**Work instructions**
Transcribe verbatim the span of lines that opens with the line containing "shoe: none [495,716,550,776]" and closes with the last line of the data below.
Exercise materials below:
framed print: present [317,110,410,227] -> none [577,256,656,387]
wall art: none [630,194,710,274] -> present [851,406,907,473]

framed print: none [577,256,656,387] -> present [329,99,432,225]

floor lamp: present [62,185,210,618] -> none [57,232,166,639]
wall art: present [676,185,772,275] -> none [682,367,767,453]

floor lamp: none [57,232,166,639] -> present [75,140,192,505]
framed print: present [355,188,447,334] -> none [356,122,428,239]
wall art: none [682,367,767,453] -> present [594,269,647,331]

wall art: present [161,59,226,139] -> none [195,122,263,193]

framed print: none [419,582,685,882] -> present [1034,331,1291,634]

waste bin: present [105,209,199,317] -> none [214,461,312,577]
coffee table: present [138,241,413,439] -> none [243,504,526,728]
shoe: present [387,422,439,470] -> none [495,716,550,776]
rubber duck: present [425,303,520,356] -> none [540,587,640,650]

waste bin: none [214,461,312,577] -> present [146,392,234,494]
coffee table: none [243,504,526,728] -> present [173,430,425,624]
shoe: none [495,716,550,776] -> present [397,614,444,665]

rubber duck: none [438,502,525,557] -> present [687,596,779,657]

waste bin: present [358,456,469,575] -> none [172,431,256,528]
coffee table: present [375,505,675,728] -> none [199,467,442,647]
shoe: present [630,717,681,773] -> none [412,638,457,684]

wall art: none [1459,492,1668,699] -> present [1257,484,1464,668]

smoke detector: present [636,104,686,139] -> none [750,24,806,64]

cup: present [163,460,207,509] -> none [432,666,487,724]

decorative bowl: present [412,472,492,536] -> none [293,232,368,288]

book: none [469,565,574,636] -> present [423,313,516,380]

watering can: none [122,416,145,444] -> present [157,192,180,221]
End of Exercise materials.
**Output of the exercise**
shoe: none [495,716,550,776] -> present [397,614,444,665]

rubber duck: none [438,502,525,557] -> present [687,596,779,657]

waste bin: present [358,456,469,575] -> none [172,431,256,528]
coffee table: present [375,505,675,728] -> none [199,467,442,647]
shoe: present [630,717,681,773] -> none [412,638,457,684]

wall art: none [1459,492,1668,699] -> present [1257,484,1464,668]

smoke detector: present [636,104,686,139] -> none [750,24,806,64]

cup: present [163,460,207,509] -> none [432,666,487,724]

decorative bowl: present [412,472,492,536] -> none [293,232,368,288]

book: none [469,565,574,636] -> present [423,313,516,380]

watering can: none [122,416,145,444] -> present [157,192,180,221]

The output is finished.